While it only takes ≈ 2 minutes to process a single image tile with the CNN on a GeForce RTX 2080 Ti GPU, downloading the image from the Amazon Web Service S3 bucket takes about 1 minute, and loading the data into memory takes about 4 minutes. To process a full tile with all ten images per orbit takes between 1 and 2.5 hours, depending on the number of relevant orbits (one or two).

We apply only minimal post-processing and mask out built-up areas, snow, ice and permanent water bodies according to the ESA WorldCover classification58, setting their canopy height to ‘no data’ (value: 255). The canopy height product is released in the form of 3° × 3° tiles in geographic longitude/latitude, following the format of the recent ESA WorldCover product. This choice shall simplify the integration of our map into existing workflows and the intersection of the two products. Note that the statistics in the present paper were not computed from those tiles but in Gall–Peters orthographic equal-area projection with 10-m GSD for exact correspondence between pixel counts and surface areas.

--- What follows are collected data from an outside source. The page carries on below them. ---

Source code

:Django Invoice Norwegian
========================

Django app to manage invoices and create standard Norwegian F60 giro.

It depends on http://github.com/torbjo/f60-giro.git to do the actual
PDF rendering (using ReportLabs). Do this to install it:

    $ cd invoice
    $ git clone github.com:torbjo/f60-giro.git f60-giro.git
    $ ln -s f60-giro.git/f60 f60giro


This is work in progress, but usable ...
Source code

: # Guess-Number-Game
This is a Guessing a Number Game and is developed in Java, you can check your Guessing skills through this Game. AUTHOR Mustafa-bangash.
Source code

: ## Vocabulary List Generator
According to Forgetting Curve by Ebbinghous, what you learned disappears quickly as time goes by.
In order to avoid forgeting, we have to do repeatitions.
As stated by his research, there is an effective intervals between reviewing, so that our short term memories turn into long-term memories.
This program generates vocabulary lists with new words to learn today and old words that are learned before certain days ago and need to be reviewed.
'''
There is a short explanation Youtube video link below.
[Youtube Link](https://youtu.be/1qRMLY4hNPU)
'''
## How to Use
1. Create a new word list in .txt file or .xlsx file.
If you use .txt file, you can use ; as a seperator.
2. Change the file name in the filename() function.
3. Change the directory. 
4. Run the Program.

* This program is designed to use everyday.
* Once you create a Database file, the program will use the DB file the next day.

Energy and carbon emissions footprint

The presented map has been computed on a GPU cluster located in Switzerland. Carbon accounting for electricity is a complex endeavour, due to differences in how electricity is produced and distributed. To put the power consumption needed to produce global maps with our method into context, we estimate carbon emissions for two scenarios, where the computation is run on Amazon Web Services (AWS) in two different locations: European Union (Stockholm) and United States East (Ohio). With ≈ 250 W to power one of our GPUs, we get a total energy consumption of 250 W × 27,000 h = 6,750 kWh for the global map. The conversion to emissions highly depends on the carbon efficiency of the local power grid. For European Union (Stockholm), we obtain an estimated 338 kg CO2-equivalent, whereas for United States East (Ohio), we obtain 3,848 kg CO2-equivalent, a difference by a factor >10. Whereas the former is comparable to driving an average car from Los Angeles to San Francisco and back (1,360 km), the latter corresponds to a round trip from Seattle (United States) to San José, Costa Rica (15,500 km). These estimates were conducted using the Machine Learning Impact calculator (ref. 59). For the carbon footprint of the current map (not produced with AWS), we estimate ≈ 729 kg CO2-equivalent, using an average of 108 g CO2-equivalent kWh−1 for Switzerland, as reported for the year 201760.

Reporting summary

Further information on research design is available in the Nature Portfolio Reporting Summary linked to this article.